(RECORDS FOR THIS TASK)
=== Begin Enclosure ===
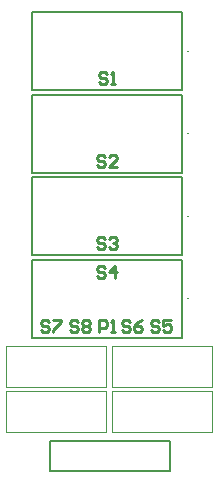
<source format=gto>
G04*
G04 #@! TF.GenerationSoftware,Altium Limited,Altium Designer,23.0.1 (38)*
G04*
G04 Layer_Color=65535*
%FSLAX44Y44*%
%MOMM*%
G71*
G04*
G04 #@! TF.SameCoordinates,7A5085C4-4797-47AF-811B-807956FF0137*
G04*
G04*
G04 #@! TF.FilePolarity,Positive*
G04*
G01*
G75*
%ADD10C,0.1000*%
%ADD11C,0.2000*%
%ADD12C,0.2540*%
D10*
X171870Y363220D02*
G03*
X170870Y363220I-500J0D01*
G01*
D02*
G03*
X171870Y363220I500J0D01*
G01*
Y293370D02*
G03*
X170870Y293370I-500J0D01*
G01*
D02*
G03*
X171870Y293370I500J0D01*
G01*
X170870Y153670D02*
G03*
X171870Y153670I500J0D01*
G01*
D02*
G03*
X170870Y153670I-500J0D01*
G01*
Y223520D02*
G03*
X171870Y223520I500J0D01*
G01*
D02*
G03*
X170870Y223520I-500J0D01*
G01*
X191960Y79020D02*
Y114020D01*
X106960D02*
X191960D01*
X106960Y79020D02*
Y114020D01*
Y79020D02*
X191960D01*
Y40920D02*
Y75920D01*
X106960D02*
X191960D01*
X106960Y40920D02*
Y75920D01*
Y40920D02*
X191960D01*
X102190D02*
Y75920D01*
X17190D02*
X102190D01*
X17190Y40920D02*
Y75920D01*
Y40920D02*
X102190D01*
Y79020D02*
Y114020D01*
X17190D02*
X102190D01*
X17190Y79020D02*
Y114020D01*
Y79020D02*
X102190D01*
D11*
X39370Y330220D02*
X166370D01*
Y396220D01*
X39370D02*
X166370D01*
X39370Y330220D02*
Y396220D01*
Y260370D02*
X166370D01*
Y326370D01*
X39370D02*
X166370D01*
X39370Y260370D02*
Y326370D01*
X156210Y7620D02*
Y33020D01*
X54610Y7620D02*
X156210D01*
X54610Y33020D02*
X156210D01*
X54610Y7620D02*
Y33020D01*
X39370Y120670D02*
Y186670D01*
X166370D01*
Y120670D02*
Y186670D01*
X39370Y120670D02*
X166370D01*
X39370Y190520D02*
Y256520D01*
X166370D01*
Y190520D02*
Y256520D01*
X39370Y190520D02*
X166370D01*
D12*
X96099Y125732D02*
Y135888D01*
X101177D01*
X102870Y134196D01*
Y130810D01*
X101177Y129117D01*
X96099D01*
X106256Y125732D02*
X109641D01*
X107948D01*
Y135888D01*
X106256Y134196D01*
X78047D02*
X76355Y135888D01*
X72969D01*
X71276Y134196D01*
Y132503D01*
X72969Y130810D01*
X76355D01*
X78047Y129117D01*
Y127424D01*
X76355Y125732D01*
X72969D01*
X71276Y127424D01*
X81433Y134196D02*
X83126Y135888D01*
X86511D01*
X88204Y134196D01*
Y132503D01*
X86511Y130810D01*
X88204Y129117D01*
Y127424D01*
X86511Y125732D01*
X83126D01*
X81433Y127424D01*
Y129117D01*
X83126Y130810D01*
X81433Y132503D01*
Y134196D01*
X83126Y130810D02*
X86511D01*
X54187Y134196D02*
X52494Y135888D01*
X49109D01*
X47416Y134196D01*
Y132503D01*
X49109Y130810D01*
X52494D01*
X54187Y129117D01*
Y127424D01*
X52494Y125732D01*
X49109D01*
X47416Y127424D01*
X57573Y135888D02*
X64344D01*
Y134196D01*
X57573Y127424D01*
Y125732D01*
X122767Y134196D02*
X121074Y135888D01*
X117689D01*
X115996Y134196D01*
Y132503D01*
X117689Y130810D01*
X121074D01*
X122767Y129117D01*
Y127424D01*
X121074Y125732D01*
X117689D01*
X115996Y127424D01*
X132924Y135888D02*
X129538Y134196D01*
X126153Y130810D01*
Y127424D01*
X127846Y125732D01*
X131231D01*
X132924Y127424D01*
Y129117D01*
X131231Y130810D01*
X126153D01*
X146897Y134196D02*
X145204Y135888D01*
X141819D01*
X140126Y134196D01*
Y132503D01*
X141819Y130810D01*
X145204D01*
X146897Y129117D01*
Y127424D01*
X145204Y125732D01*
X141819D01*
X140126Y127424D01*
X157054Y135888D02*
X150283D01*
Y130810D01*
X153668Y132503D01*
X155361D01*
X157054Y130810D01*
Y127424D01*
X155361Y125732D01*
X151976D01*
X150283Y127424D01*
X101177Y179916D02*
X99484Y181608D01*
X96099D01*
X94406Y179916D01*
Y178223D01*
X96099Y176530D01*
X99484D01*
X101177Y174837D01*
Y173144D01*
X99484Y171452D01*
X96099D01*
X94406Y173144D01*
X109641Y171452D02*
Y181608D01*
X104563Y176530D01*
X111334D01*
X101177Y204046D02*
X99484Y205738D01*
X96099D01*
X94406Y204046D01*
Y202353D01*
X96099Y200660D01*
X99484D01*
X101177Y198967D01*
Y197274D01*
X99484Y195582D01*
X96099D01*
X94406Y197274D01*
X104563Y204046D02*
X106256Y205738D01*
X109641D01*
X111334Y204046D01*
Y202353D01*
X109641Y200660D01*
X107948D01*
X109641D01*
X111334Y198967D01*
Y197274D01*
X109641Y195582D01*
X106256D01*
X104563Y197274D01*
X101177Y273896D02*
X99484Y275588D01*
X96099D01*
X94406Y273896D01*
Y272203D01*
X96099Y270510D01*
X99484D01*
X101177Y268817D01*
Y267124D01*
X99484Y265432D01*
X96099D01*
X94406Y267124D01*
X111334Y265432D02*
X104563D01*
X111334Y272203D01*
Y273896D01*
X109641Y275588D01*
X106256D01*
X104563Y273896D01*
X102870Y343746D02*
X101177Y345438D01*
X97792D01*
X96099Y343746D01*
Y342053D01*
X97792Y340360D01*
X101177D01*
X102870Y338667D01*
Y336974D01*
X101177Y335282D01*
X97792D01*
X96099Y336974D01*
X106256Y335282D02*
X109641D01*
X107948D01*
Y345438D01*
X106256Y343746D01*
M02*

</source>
=== End Enclosure ===
(YOUR GOAL)
Go through the listing and restate each line word for word, leaving out the pictures.

(PROBLEM SOLUTION)
<source format=gto>
G04*
G04 #@! TF.GenerationSoftware,Altium Limited,Altium Designer,23.0.1 (38)*
G04*
G04 Layer_Color=65535*
%FSLAX44Y44*%
%MOMM*%
G71*
G04*
G04 #@! TF.SameCoordinates,7A5085C4-4797-47AF-811B-807956FF0137*
G04*
G04*
G04 #@! TF.FilePolarity,Positive*
G04*
G01*
G75*
%ADD10C,0.1000*%
%ADD11C,0.2000*%
%ADD12C,0.2540*%
D10*
X171870Y363220D02*
G03*
X170870Y363220I-500J0D01*
G01*
D02*
G03*
X171870Y363220I500J0D01*
G01*
Y293370D02*
G03*
X170870Y293370I-500J0D01*
G01*
D02*
G03*
X171870Y293370I500J0D01*
G01*
X170870Y153670D02*
G03*
X171870Y153670I500J0D01*
G01*
D02*
G03*
X170870Y153670I-500J0D01*
G01*
Y223520D02*
G03*
X171870Y223520I500J0D01*
G01*
D02*
G03*
X170870Y223520I-500J0D01*
G01*
X191960Y79020D02*
Y114020D01*
X106960D02*
X191960D01*
X106960Y79020D02*
Y114020D01*
Y79020D02*
X191960D01*
Y40920D02*
Y75920D01*
X106960D02*
X191960D01*
X106960Y40920D02*
Y75920D01*
Y40920D02*
X191960D01*
X102190D02*
Y75920D01*
X17190D02*
X102190D01*
X17190Y40920D02*
Y75920D01*
Y40920D02*
X102190D01*
Y79020D02*
Y114020D01*
X17190D02*
X102190D01*
X17190Y79020D02*
Y114020D01*
Y79020D02*
X102190D01*
D11*
X39370Y330220D02*
X166370D01*
Y396220D01*
X39370D02*
X166370D01*
X39370Y330220D02*
Y396220D01*
Y260370D02*
X166370D01*
Y326370D01*
X39370D02*
X166370D01*
X39370Y260370D02*
Y326370D01*
X156210Y7620D02*
Y33020D01*
X54610Y7620D02*
X156210D01*
X54610Y33020D02*
X156210D01*
X54610Y7620D02*
Y33020D01*
X39370Y120670D02*
Y186670D01*
X166370D01*
Y120670D02*
Y186670D01*
X39370Y120670D02*
X166370D01*
X39370Y190520D02*
Y256520D01*
X166370D01*
Y190520D02*
Y256520D01*
X39370Y190520D02*
X166370D01*
D12*
X96099Y125732D02*
Y135888D01*
X101177D01*
X102870Y134196D01*
Y130810D01*
X101177Y129117D01*
X96099D01*
X106256Y125732D02*
X109641D01*
X107948D01*
Y135888D01*
X106256Y134196D01*
X78047D02*
X76355Y135888D01*
X72969D01*
X71276Y134196D01*
Y132503D01*
X72969Y130810D01*
X76355D01*
X78047Y129117D01*
Y127424D01*
X76355Y125732D01*
X72969D01*
X71276Y127424D01*
X81433Y134196D02*
X83126Y135888D01*
X86511D01*
X88204Y134196D01*
Y132503D01*
X86511Y130810D01*
X88204Y129117D01*
Y127424D01*
X86511Y125732D01*
X83126D01*
X81433Y127424D01*
Y129117D01*
X83126Y130810D01*
X81433Y132503D01*
Y134196D01*
X83126Y130810D02*
X86511D01*
X54187Y134196D02*
X52494Y135888D01*
X49109D01*
X47416Y134196D01*
Y132503D01*
X49109Y130810D01*
X52494D01*
X54187Y129117D01*
Y127424D01*
X52494Y125732D01*
X49109D01*
X47416Y127424D01*
X57573Y135888D02*
X64344D01*
Y134196D01*
X57573Y127424D01*
Y125732D01*
X122767Y134196D02*
X121074Y135888D01*
X117689D01*
X115996Y134196D01*
Y132503D01*
X117689Y130810D01*
X121074D01*
X122767Y129117D01*
Y127424D01*
X121074Y125732D01*
X117689D01*
X115996Y127424D01*
X132924Y135888D02*
X129538Y134196D01*
X126153Y130810D01*
Y127424D01*
X127846Y125732D01*
X131231D01*
X132924Y127424D01*
Y129117D01*
X131231Y130810D01*
X126153D01*
X146897Y134196D02*
X145204Y135888D01*
X141819D01*
X140126Y134196D01*
Y132503D01*
X141819Y130810D01*
X145204D01*
X146897Y129117D01*
Y127424D01*
X145204Y125732D01*
X141819D01*
X140126Y127424D01*
X157054Y135888D02*
X150283D01*
Y130810D01*
X153668Y132503D01*
X155361D01*
X157054Y130810D01*
Y127424D01*
X155361Y125732D01*
X151976D01*
X150283Y127424D01*
X101177Y179916D02*
X99484Y181608D01*
X96099D01*
X94406Y179916D01*
Y178223D01*
X96099Y176530D01*
X99484D01*
X101177Y174837D01*
Y173144D01*
X99484Y171452D01*
X96099D01*
X94406Y173144D01*
X109641Y171452D02*
Y181608D01*
X104563Y176530D01*
X111334D01*
X101177Y204046D02*
X99484Y205738D01*
X96099D01*
X94406Y204046D01*
Y202353D01*
X96099Y200660D01*
X99484D01*
X101177Y198967D01*
Y197274D01*
X99484Y195582D01*
X96099D01*
X94406Y197274D01*
X104563Y204046D02*
X106256Y205738D01*
X109641D01*
X111334Y204046D01*
Y202353D01*
X109641Y200660D01*
X107948D01*
X109641D01*
X111334Y198967D01*
Y197274D01*
X109641Y195582D01*
X106256D01*
X104563Y197274D01*
X101177Y273896D02*
X99484Y275588D01*
X96099D01*
X94406Y273896D01*
Y272203D01*
X96099Y270510D01*
X99484D01*
X101177Y268817D01*
Y267124D01*
X99484Y265432D01*
X96099D01*
X94406Y267124D01*
X111334Y265432D02*
X104563D01*
X111334Y272203D01*
Y273896D01*
X109641Y275588D01*
X106256D01*
X104563Y273896D01*
X102870Y343746D02*
X101177Y345438D01*
X97792D01*
X96099Y343746D01*
Y342053D01*
X97792Y340360D01*
X101177D01*
X102870Y338667D01*
Y336974D01*
X101177Y335282D01*
X97792D01*
X96099Y336974D01*
X106256Y335282D02*
X109641D01*
X107948D01*
Y345438D01*
X106256Y343746D01*
M02*

</source>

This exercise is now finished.